Las muchachitas avanzaban una junto a la otra. A la tercera bifurcación, tomaron la dirección norte.

—¡Qué bien se está aquí! —suspiró Annelise—. Un bosque de abetos es algo verdaderamente formidable… ¡Mira! Acabo de ver correr un animal allá abajo… Esta vez lo he visto claramente. Vayamos al paso para no hacer demasiado ruido.

Dos corzos aparecieron un poco más lejos, al borde del camino. Levantaron atentamente las cabecitas y miraron hacia las dos amazonas. A continuación, huyeron graciosamente hacia la espesura.

Las dos amiguitas los siguieron con la mirada hasta el momento en que desaparecieron en el bosque. De pronto, Puck se sobresaltó, porque vio asomar una cabeza por entre las ramas. Dos ojos negros como el carbón y una barba de varios días daban al individuo un aspecto poco recomendable. La visión duró apenas unos segundos, ya que el rostro desapareció repentinamente.

—¿Qué es?

—¿No lo has visto?

—No, sólo he visto moverse una rama.

—Era un hombre, lo he visto claramente. ¡Y su aspecto era inquietante!

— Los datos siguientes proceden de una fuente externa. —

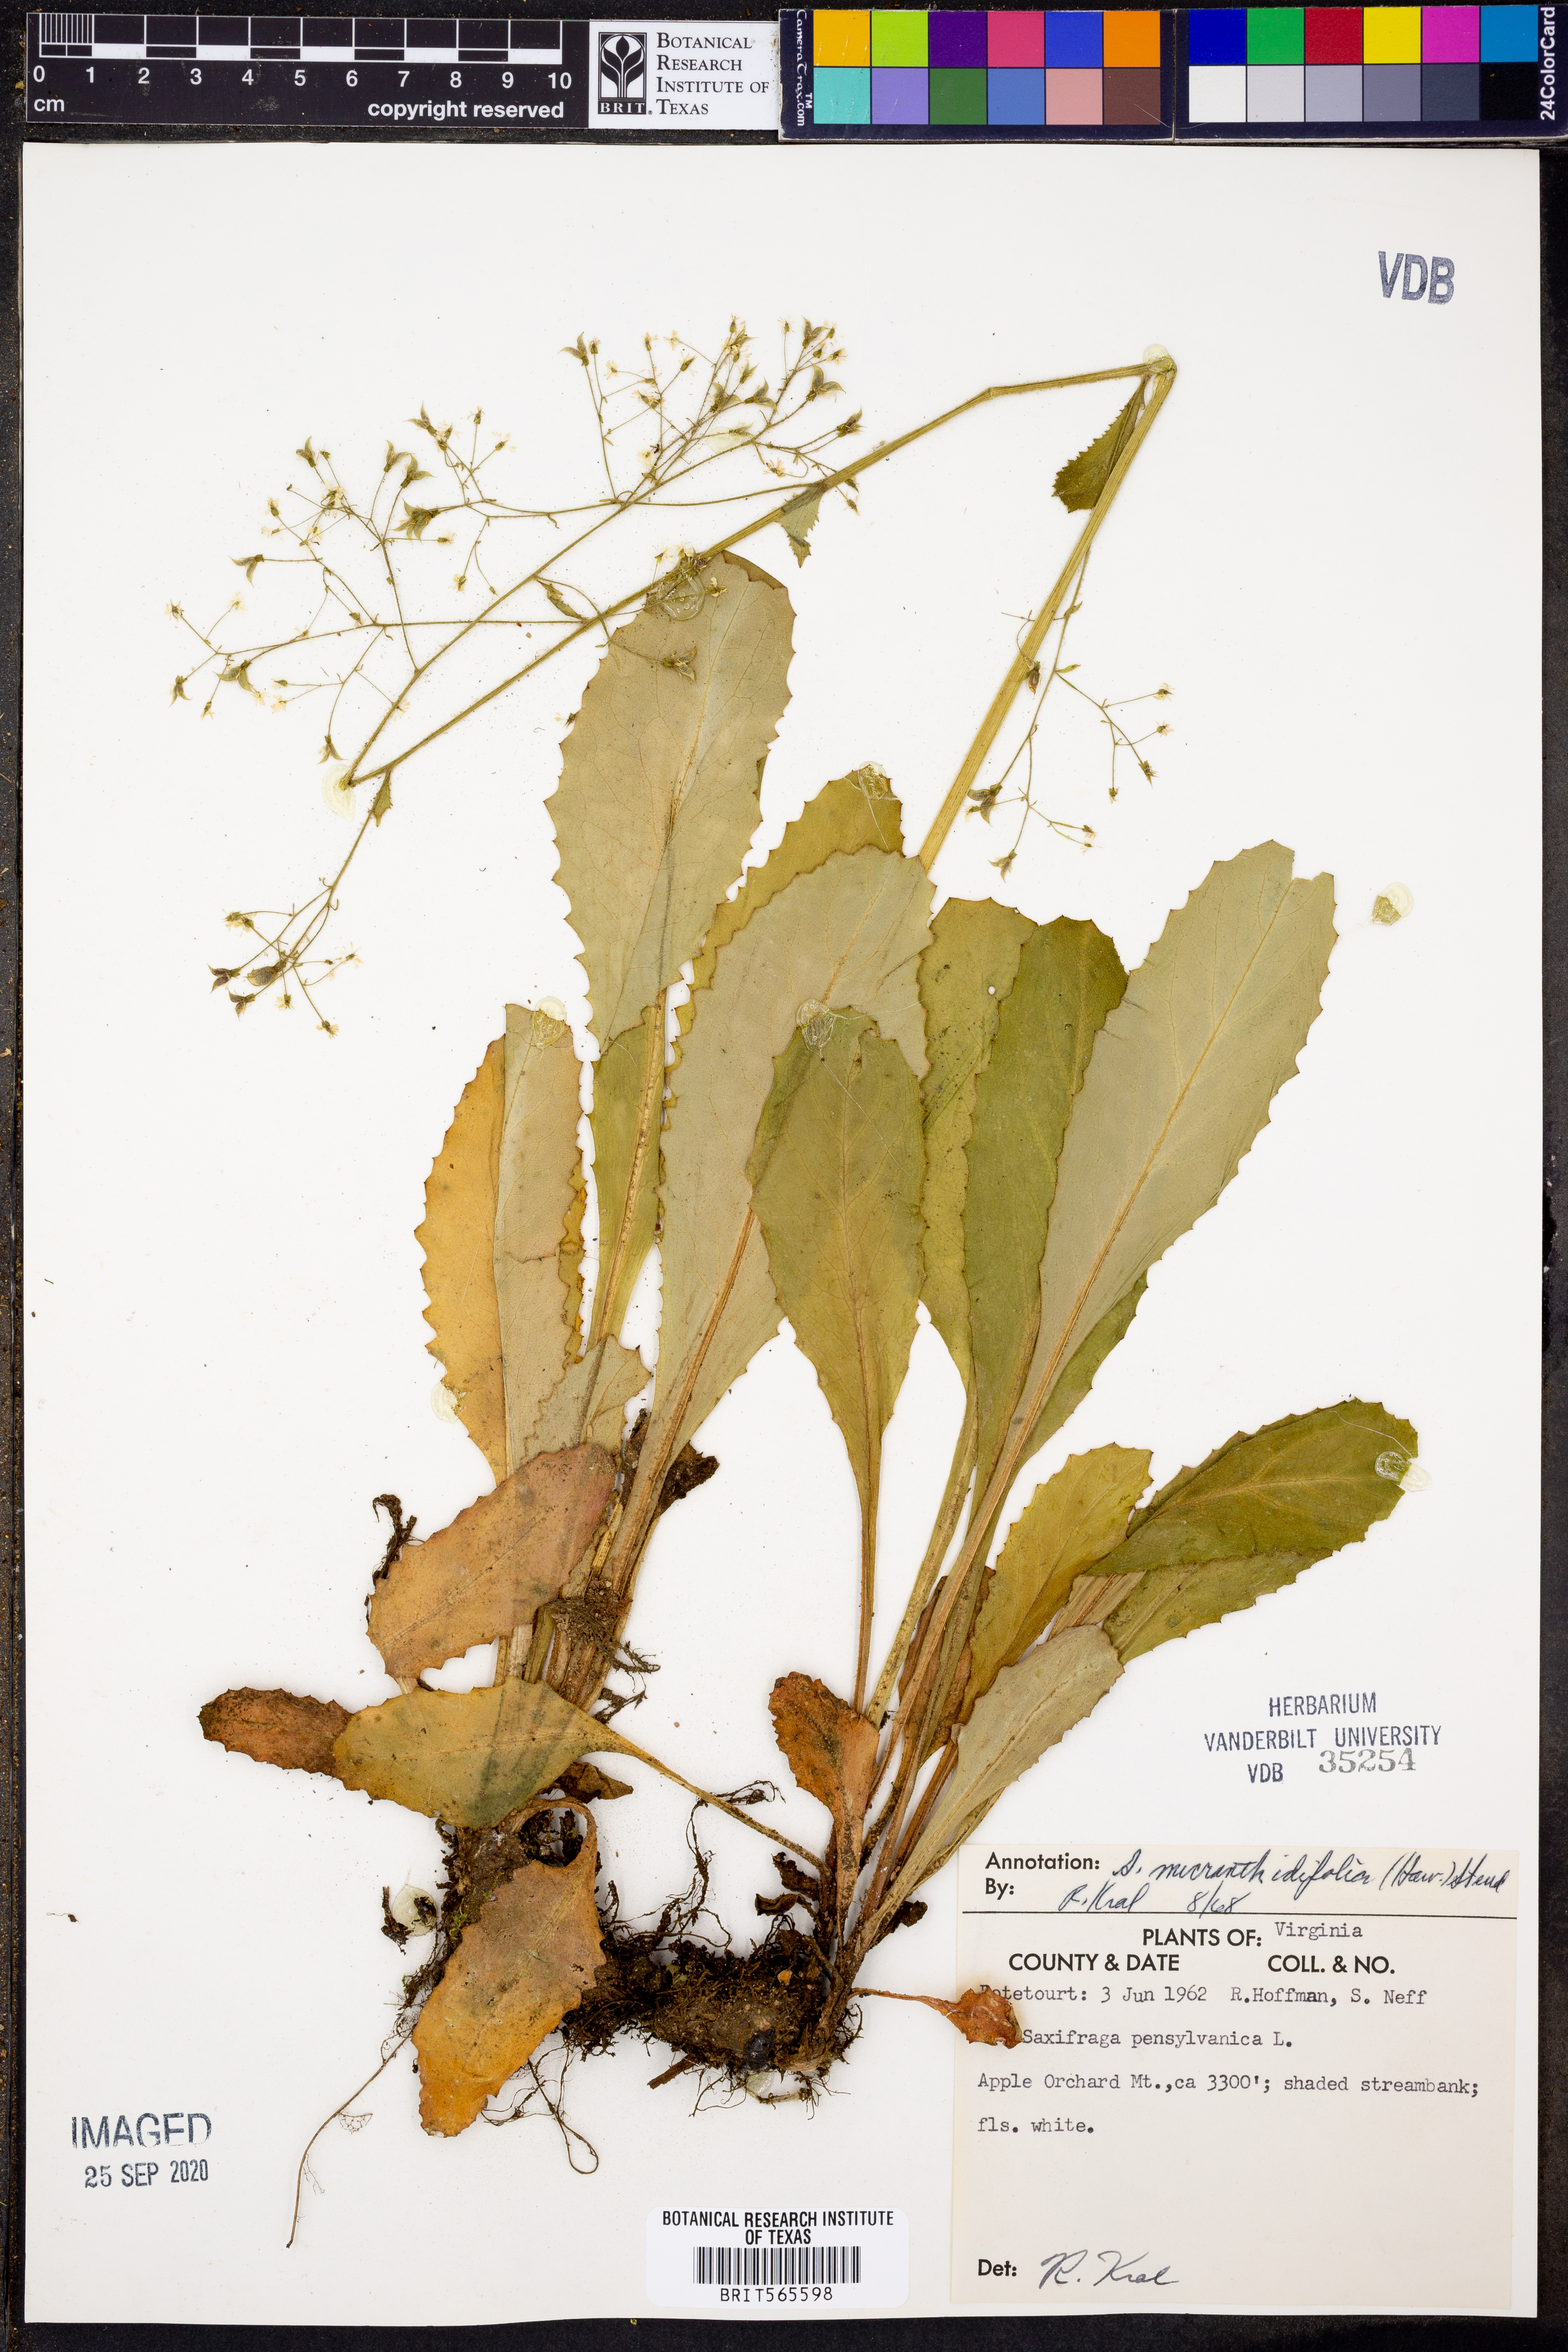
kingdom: Plantae
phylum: Tracheophyta
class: Magnoliopsida
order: Saxifragales
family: Saxifragaceae
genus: Micranthes
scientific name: Micranthes pensylvanica
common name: Marsh saxifrage
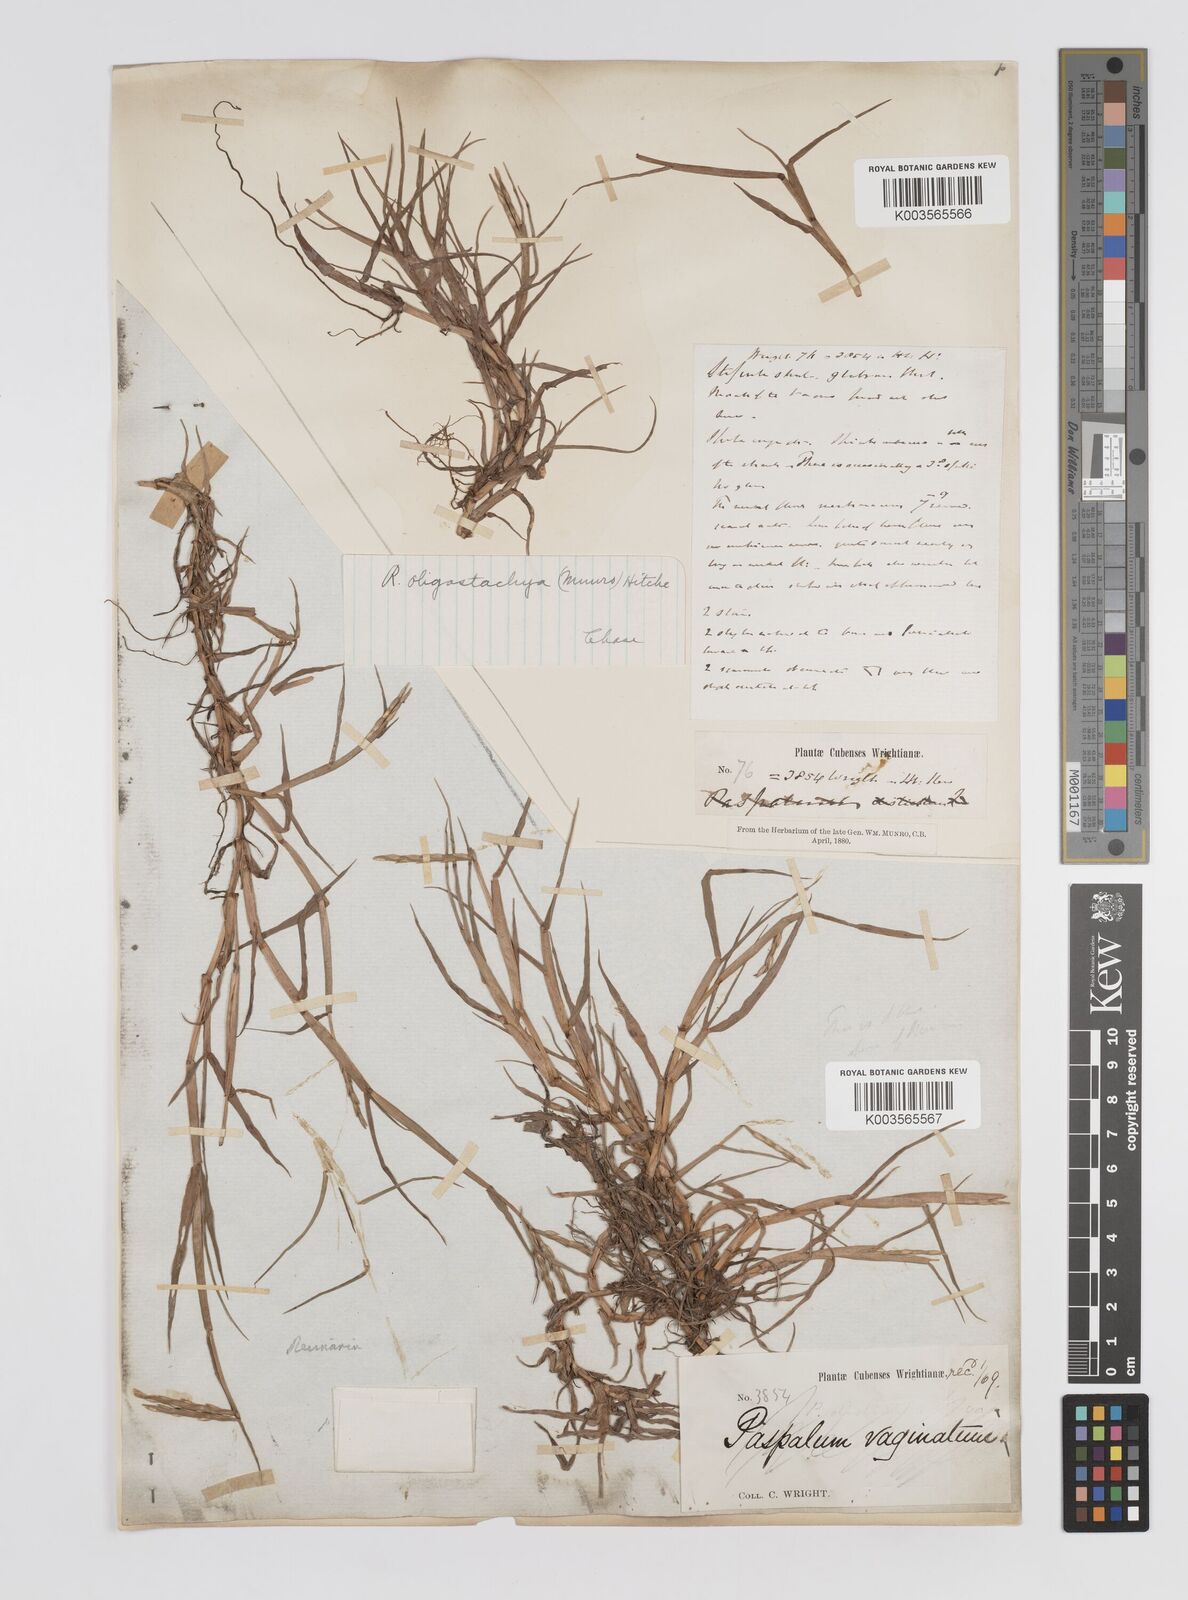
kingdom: Plantae
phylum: Tracheophyta
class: Liliopsida
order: Poales
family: Poaceae
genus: Paspalum
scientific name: Paspalum eglume
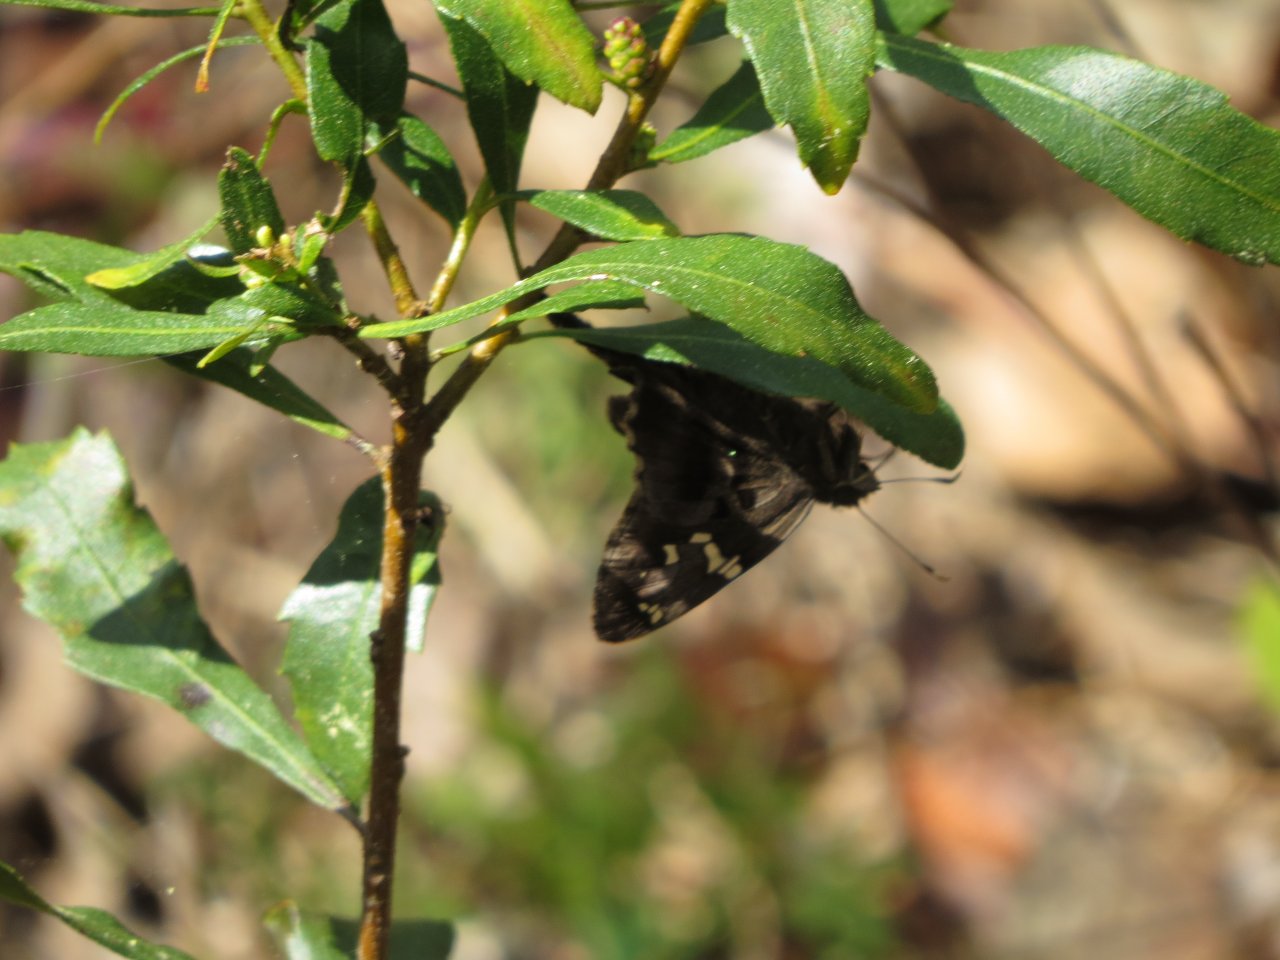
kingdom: Animalia
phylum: Arthropoda
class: Insecta
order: Lepidoptera
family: Hesperiidae
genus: Urbanus
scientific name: Urbanus proteus
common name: Long-tailed Skipper
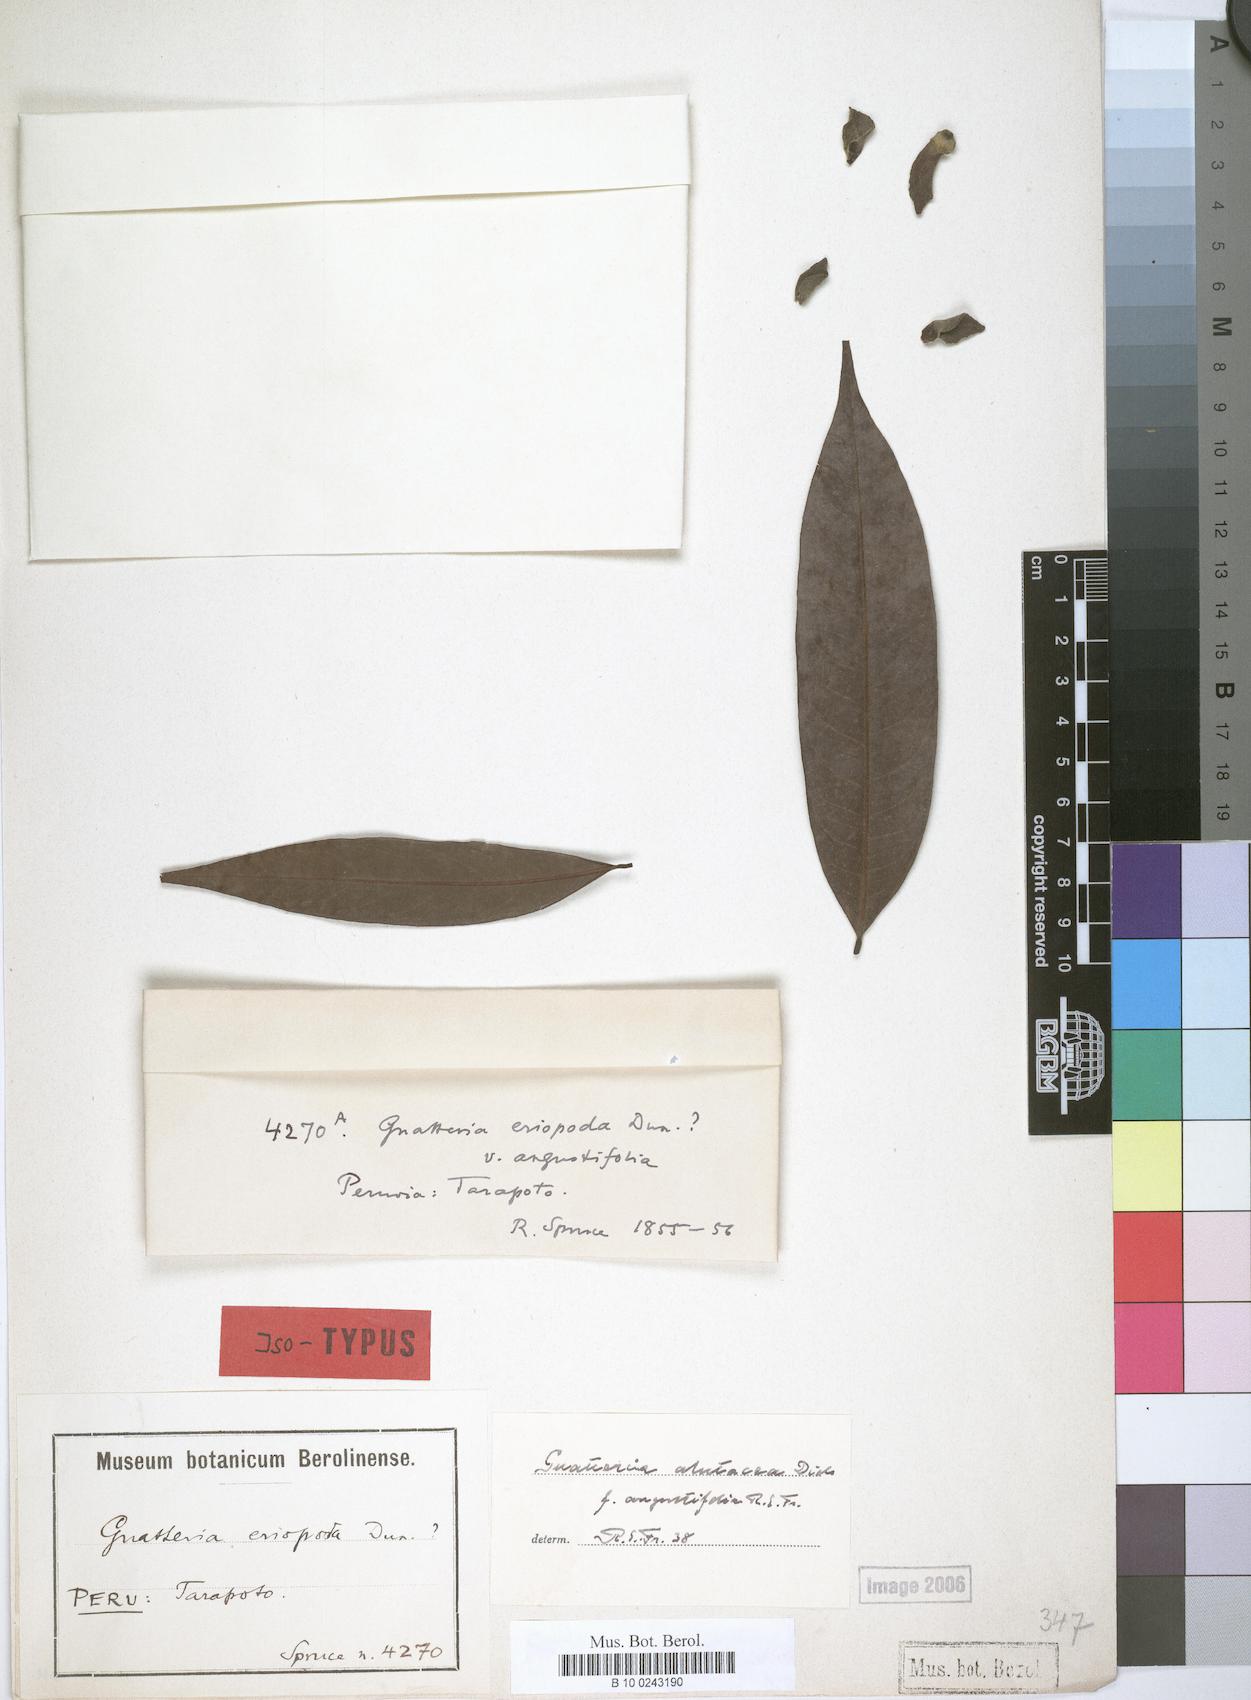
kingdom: Plantae
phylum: Tracheophyta
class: Magnoliopsida
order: Magnoliales
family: Annonaceae
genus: Guatteria
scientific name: Guatteria alutacea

—¿Sería… el cazador furtivo?

—¡Imposible afirmarlo! Pero tal vez…

—¿Le reconocerías?

—Fácilmente. No parece danés. Es muy moreno y sus ojos parecen agudos taladros… Bien. Será mejor que nos marchemos de aquí.

Puck se volvió para tratar de comprobar si el individuo era aún visible, pero parecía habérselo tragado la tierra.

—¿Tienes miedo? —preguntó Annelise, burlonamente—. ¿No te atreves a seguirlo?

—No, claro que no tengo miedo, pero… ¡Desde luego que no! —respondió Puck, al cabo.

Annelise, temerariamente, estaba tratando de animarla a seguir al individuo. ¿Por qué no? Nadie diría jamás que Puck se había acobardado una sola vez en su vida.

—¡Vamos, pues! —dijo, haciendo dar la vuelta a su caballo—. Vamos, Black, amigo.

Y, apoyando la cabeza en las crines del animal, penetró en la espesura.

—¡Me pregunto dónde puede haberse metido ese hombre! —exclamó Annelise, poniendo a Blis al trote—. Crucemos la plantación hasta la carretera y, si no le hallamos entonces…

Y empezó a avanzar, mientras Black tiraba de las riendas para atrapar a Blis. Puck trataba de dominar su montura, cuando, de súbito, volvió a ver al individuo, apretado contra el tronco de un árbol, como si tratara de ocultarse. Su actitud era tan extraña, que la muchachita no dudó ni un solo instante de sus malas intenciones. Pero no pudo reflexionar mucho, porque el hombre saltó de pronto de su escondite gritando extrañamente. Black se asustó y estuvo a punto de derribar a su joven jinete; a continuación, emprendió un galope alocado. Puck se agarró con todas sus fuerzas a las riendas y aún tuvo tiempo de ver cómo el hombre levantaba la mano y lanzaba un tronco contra la grupa de Black, quien se sintió así espoleado como si le estuvieran azuzando con un látigo.

Puck oyó al hombre reír malévolamente, pero en realidad sólo estaba atenta a la carrera desenfrenada de su montura. Annelise apresuró la suya, tratando de seguir a su amiga, pero no había nada que pudiera atrapar a Black en aquellos instantes. El animal cruzó a toda velocidad la plantación y llegó a la carretera, donde prosiguió su galope tendido, mientras sus cascos resonaban estrepitosamente en el asfalto.

Puck no estaba asustada, a pesar de ser consciente del peligro que corría. Pero conocía lo suficiente las reglas de la equitación para saber que en modo alguno debía soltar o aflojar las riendas. Sin embargo, tenía enormes dificultades en mantenerse en la silla, lo que trataba de conseguir apretando con todas sus fuerzas las piernas contra el flanco del animal, mientras, con dulzura, se disponía a recobrar su dominio sobre él.